EXERCISE PROMPT:
Set down everything in the material from the line that contains "Document page, 1240x1755 pixels." down to the line that contains "1137, 1052, 1512]", including both of those lines and keeping each line unchanged.

DATA FOR PROCESSING:
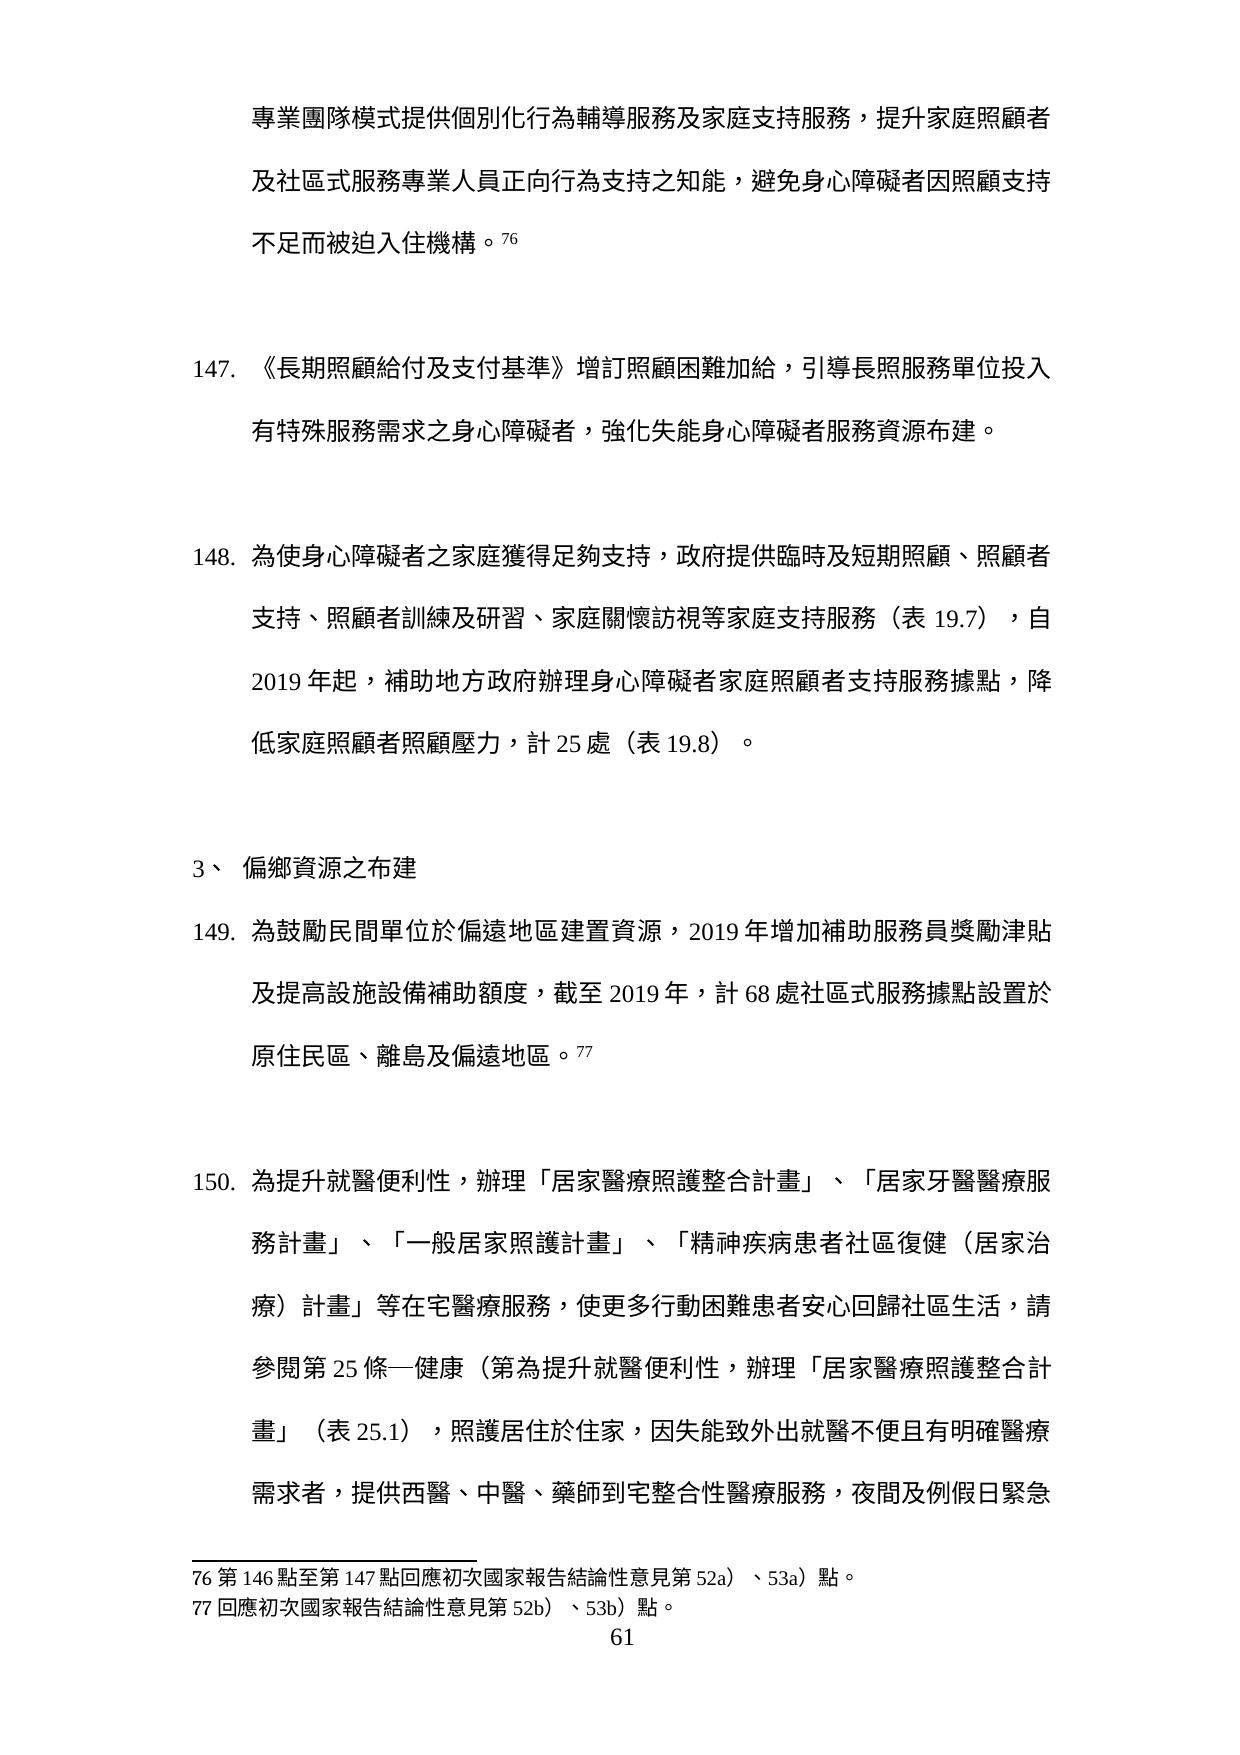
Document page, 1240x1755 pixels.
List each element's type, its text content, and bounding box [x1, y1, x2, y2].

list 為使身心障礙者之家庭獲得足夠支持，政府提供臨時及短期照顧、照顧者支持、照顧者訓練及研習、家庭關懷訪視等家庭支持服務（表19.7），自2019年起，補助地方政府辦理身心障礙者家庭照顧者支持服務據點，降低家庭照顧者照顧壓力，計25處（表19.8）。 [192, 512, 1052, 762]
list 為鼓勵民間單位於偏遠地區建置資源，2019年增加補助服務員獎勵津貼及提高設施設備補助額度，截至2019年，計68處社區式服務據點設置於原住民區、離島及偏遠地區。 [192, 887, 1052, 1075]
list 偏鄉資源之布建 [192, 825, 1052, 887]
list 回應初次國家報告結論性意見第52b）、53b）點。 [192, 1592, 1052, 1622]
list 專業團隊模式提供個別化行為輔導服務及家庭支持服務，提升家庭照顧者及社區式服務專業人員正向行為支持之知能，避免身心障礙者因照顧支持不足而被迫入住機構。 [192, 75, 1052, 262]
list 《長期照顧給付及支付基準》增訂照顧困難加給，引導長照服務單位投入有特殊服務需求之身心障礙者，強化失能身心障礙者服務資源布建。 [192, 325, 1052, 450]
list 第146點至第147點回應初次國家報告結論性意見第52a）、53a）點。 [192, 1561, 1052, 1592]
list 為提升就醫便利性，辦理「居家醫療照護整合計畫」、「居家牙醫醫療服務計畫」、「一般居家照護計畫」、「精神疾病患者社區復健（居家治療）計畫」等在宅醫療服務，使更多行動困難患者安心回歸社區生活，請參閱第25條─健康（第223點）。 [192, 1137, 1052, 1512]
==
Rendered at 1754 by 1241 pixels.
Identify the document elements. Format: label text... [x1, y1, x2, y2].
---
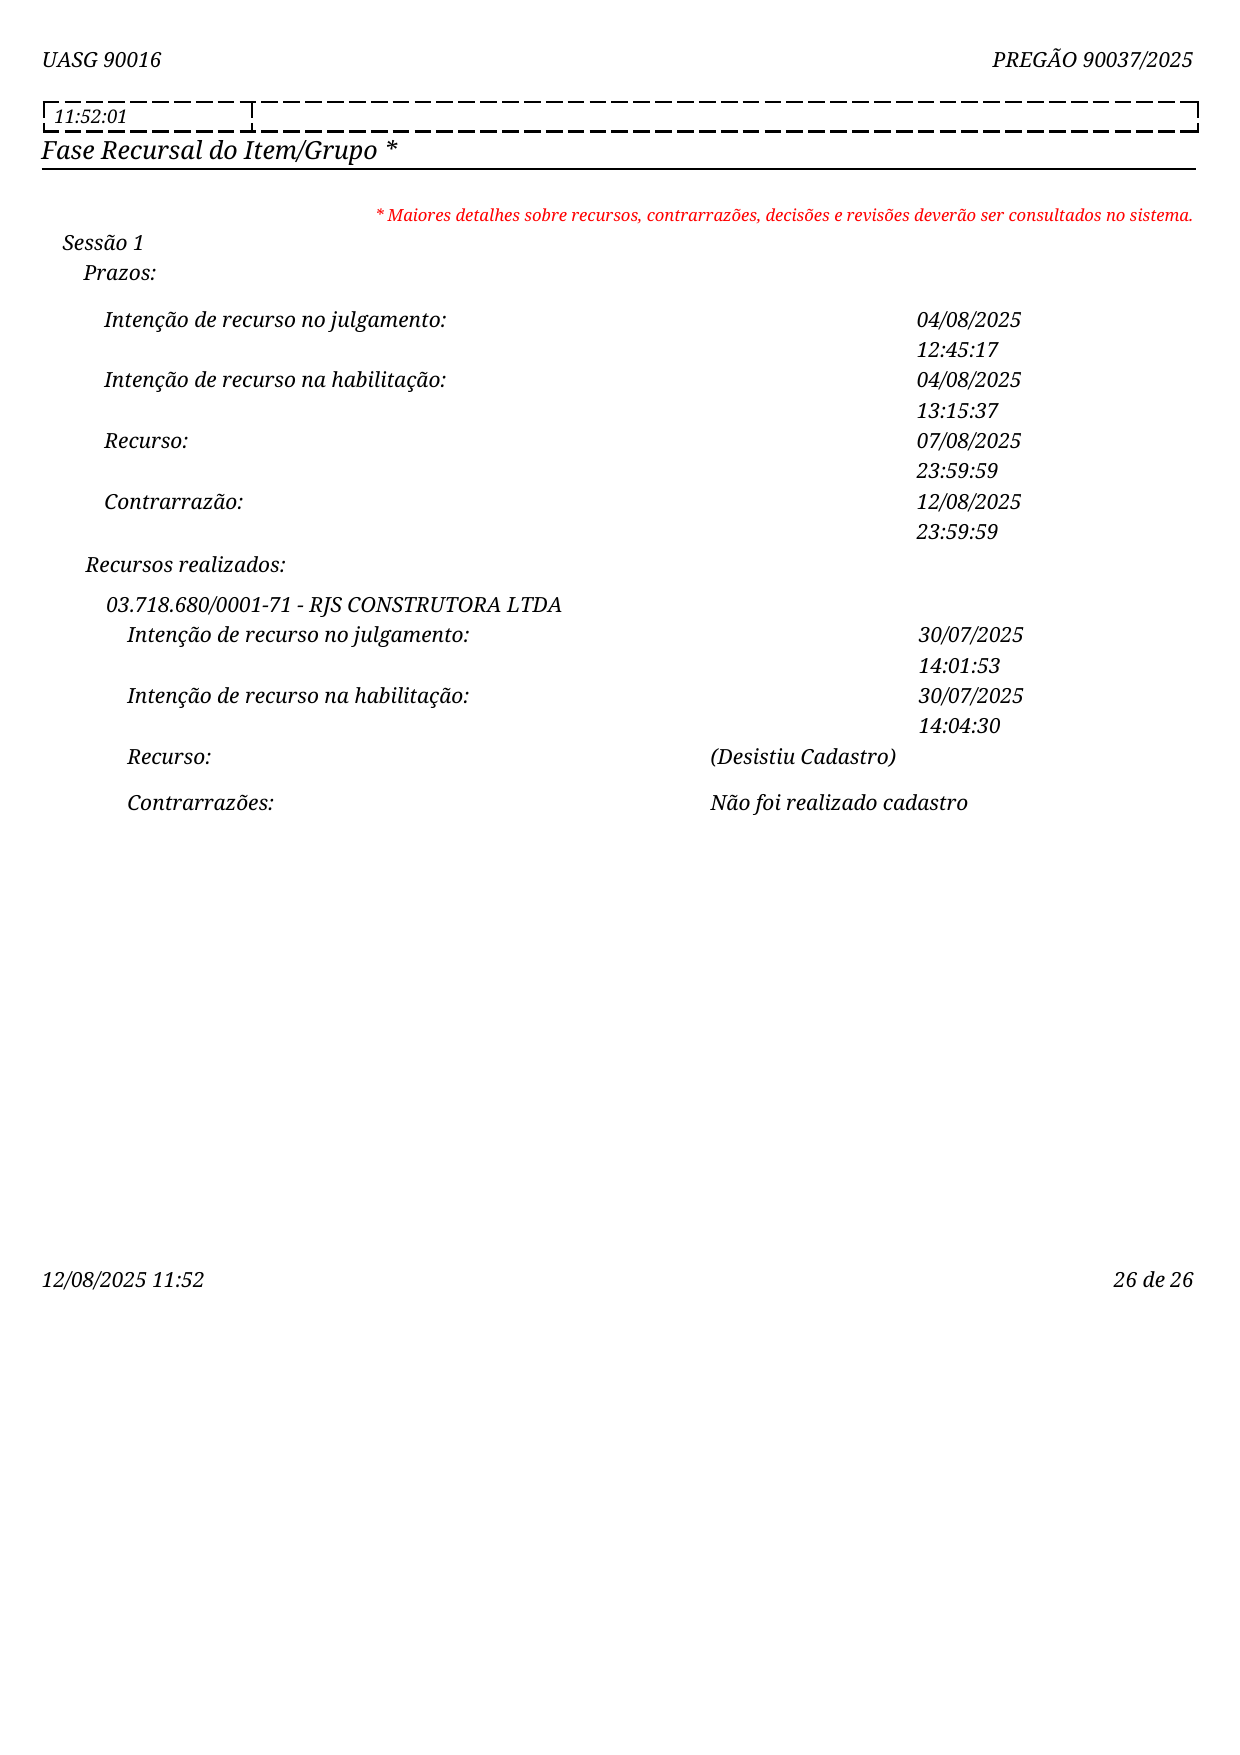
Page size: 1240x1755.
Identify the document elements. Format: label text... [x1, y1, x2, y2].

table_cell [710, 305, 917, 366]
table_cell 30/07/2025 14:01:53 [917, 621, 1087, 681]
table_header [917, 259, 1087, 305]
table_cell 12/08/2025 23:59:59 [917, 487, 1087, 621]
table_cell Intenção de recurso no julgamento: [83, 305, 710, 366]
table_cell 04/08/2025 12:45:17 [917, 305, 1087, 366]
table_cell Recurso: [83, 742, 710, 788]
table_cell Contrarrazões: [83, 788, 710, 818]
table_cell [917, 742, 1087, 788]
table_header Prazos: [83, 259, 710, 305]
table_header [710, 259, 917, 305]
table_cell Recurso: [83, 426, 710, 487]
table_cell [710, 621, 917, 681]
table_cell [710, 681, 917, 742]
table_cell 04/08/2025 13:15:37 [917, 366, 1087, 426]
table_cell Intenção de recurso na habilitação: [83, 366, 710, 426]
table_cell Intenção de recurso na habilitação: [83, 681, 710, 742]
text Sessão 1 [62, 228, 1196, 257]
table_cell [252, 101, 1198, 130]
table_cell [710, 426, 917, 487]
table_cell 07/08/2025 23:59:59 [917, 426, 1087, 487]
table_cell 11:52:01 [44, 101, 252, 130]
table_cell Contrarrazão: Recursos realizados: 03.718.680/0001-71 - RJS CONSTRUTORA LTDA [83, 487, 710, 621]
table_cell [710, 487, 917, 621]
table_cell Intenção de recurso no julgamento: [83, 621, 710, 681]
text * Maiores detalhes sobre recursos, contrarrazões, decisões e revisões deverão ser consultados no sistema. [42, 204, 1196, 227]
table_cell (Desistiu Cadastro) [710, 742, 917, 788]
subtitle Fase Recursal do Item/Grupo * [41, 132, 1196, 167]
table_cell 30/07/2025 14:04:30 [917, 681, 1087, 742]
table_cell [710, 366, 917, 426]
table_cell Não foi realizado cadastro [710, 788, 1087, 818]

FINAL RESULT:
Document page, 1240x1755 pixels.
List each element's type, its text content, and bounding box [x1, y1, x2, y2].

list 為使身心障礙者之家庭獲得足夠支持，政府提供臨時及短期照顧、照顧者支持、照顧者訓練及研習、家庭關懷訪視等家庭支持服務（表19.7），自2019年起，補助地方政府辦理身心障礙者家庭照顧者支持服務據點，降低家庭照顧者照顧壓力，計25處（表19.8）。 [192, 512, 1052, 762]
list 為鼓勵民間單位於偏遠地區建置資源，2019年增加補助服務員獎勵津貼及提高設施設備補助額度，截至2019年，計68處社區式服務據點設置於原住民區、離島及偏遠地區。 [192, 887, 1052, 1075]
list 偏鄉資源之布建 [192, 825, 1052, 887]
list 回應初次國家報告結論性意見第52b）、53b）點。 [192, 1592, 1052, 1622]
list 專業團隊模式提供個別化行為輔導服務及家庭支持服務，提升家庭照顧者及社區式服務專業人員正向行為支持之知能，避免身心障礙者因照顧支持不足而被迫入住機構。 [192, 75, 1052, 262]
list 《長期照顧給付及支付基準》增訂照顧困難加給，引導長照服務單位投入有特殊服務需求之身心障礙者，強化失能身心障礙者服務資源布建。 [192, 325, 1052, 450]
list 第146點至第147點回應初次國家報告結論性意見第52a）、53a）點。 [192, 1561, 1052, 1592]
list 為提升就醫便利性，辦理「居家醫療照護整合計畫」、「居家牙醫醫療服務計畫」、「一般居家照護計畫」、「精神疾病患者社區復健（居家治療）計畫」等在宅醫療服務，使更多行動困難患者安心回歸社區生活，請參閱第25條─健康（第223點）。 [192, 1137, 1052, 1512]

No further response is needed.